§ **Goal of the exercise**: From the data, return each line holding the word "climate".

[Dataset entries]
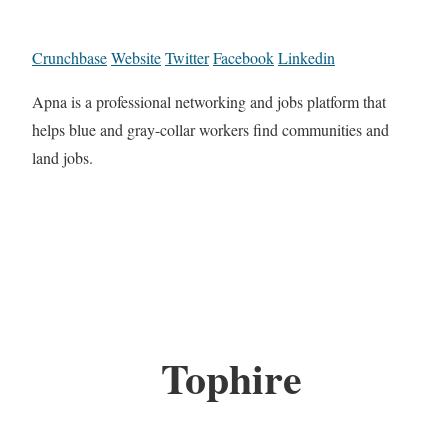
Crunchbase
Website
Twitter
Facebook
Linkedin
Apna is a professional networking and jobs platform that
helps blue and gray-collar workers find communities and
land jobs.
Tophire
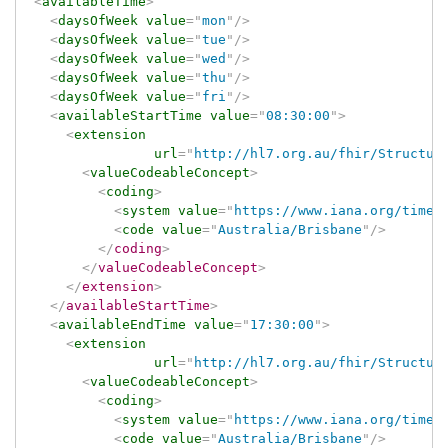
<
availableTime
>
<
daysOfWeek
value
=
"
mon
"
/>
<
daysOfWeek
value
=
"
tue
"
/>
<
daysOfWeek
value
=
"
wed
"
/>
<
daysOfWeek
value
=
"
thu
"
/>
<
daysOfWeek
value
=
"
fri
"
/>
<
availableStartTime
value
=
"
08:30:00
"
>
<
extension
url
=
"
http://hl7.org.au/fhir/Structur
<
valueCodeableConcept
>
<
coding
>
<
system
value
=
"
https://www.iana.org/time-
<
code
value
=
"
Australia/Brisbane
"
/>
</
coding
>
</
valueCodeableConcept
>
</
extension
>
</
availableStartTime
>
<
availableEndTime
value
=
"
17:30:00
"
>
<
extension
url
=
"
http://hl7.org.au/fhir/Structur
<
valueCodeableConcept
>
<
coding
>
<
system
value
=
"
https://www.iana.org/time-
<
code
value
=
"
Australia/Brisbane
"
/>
==
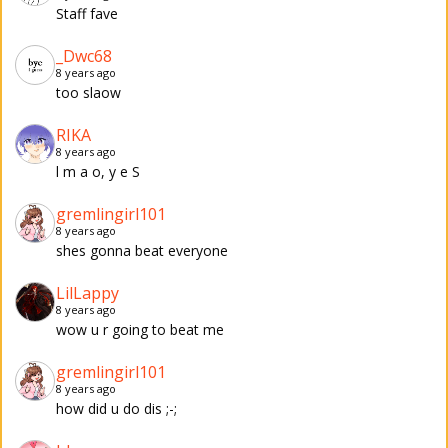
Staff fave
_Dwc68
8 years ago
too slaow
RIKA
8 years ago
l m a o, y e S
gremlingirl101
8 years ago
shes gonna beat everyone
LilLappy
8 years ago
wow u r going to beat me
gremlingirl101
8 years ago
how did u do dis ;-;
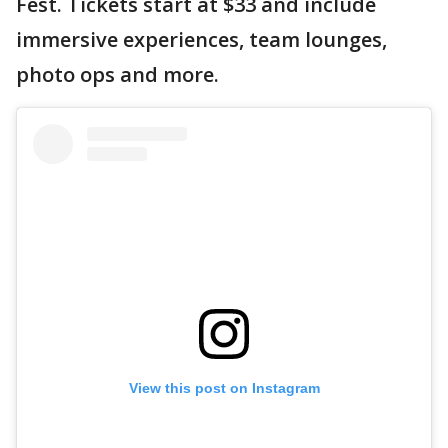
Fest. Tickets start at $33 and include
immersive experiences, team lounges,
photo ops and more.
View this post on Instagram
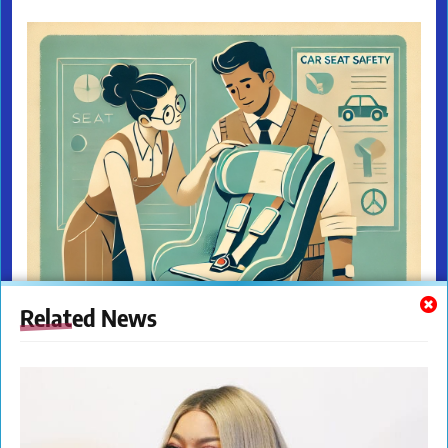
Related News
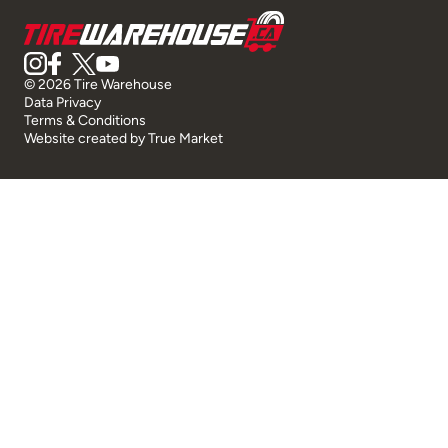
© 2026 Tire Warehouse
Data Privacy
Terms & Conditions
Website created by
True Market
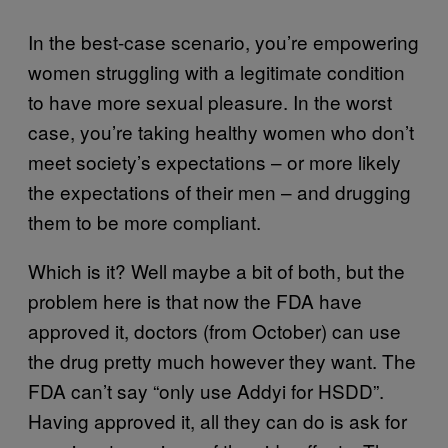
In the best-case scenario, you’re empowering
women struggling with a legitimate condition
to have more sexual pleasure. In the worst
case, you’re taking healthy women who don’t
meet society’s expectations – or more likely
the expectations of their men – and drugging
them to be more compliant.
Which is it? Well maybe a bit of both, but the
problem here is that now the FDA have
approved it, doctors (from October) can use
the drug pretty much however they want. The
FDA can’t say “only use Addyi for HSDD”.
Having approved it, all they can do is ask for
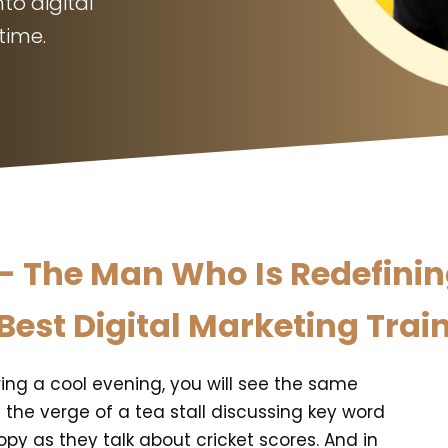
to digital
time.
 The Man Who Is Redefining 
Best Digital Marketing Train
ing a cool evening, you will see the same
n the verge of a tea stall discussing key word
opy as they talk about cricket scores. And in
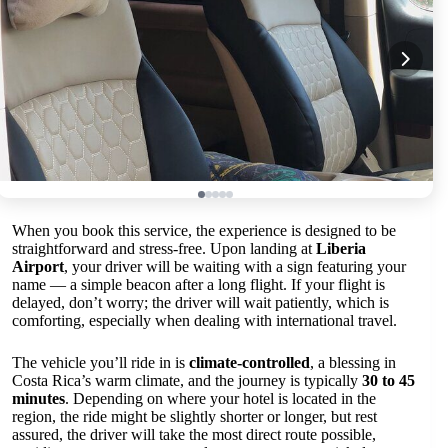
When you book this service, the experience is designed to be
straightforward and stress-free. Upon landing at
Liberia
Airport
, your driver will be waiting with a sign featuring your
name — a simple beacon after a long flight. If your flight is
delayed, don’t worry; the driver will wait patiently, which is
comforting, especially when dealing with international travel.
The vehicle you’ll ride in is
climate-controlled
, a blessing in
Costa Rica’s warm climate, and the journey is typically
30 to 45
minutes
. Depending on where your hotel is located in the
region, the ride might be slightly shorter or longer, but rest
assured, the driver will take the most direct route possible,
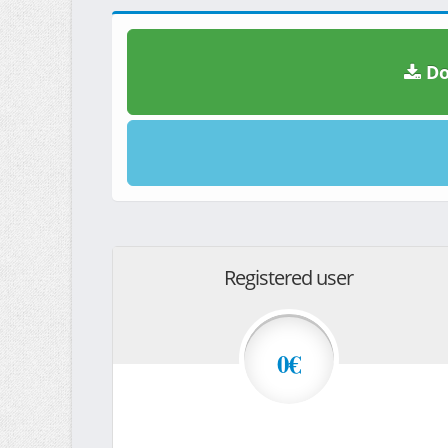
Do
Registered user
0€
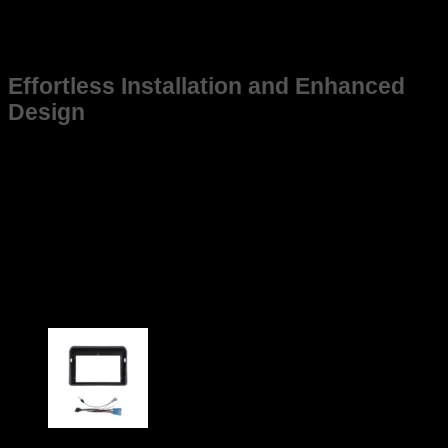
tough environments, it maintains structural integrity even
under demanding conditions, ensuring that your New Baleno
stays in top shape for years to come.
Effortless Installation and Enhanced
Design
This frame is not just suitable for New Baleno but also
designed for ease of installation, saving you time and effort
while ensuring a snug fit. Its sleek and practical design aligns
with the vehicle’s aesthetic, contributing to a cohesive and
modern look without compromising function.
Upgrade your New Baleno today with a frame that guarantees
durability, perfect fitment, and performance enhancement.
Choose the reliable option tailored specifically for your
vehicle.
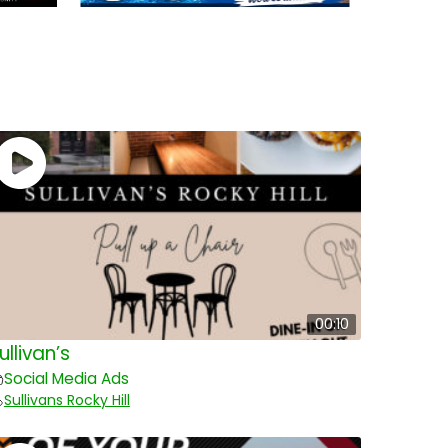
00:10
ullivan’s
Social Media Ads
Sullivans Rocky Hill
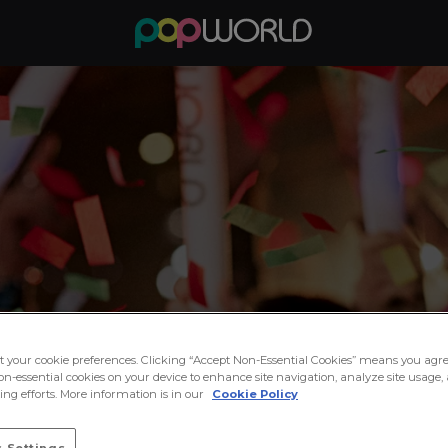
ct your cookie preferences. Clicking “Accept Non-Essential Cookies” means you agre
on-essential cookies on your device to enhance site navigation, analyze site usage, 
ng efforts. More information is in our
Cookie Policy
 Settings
--
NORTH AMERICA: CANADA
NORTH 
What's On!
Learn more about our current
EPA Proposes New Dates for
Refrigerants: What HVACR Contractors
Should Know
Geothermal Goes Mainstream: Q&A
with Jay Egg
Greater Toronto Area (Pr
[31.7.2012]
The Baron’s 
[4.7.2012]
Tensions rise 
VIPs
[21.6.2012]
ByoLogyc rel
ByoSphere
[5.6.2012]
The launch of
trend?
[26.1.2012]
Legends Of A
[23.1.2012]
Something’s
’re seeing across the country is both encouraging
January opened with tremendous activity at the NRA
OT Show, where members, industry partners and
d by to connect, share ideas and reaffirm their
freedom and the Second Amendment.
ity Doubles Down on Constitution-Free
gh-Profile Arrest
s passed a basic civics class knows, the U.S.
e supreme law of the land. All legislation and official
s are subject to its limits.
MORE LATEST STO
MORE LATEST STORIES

§ **Response**:
climate-controlled
Costa Rica’s warm climate, and the journey is typically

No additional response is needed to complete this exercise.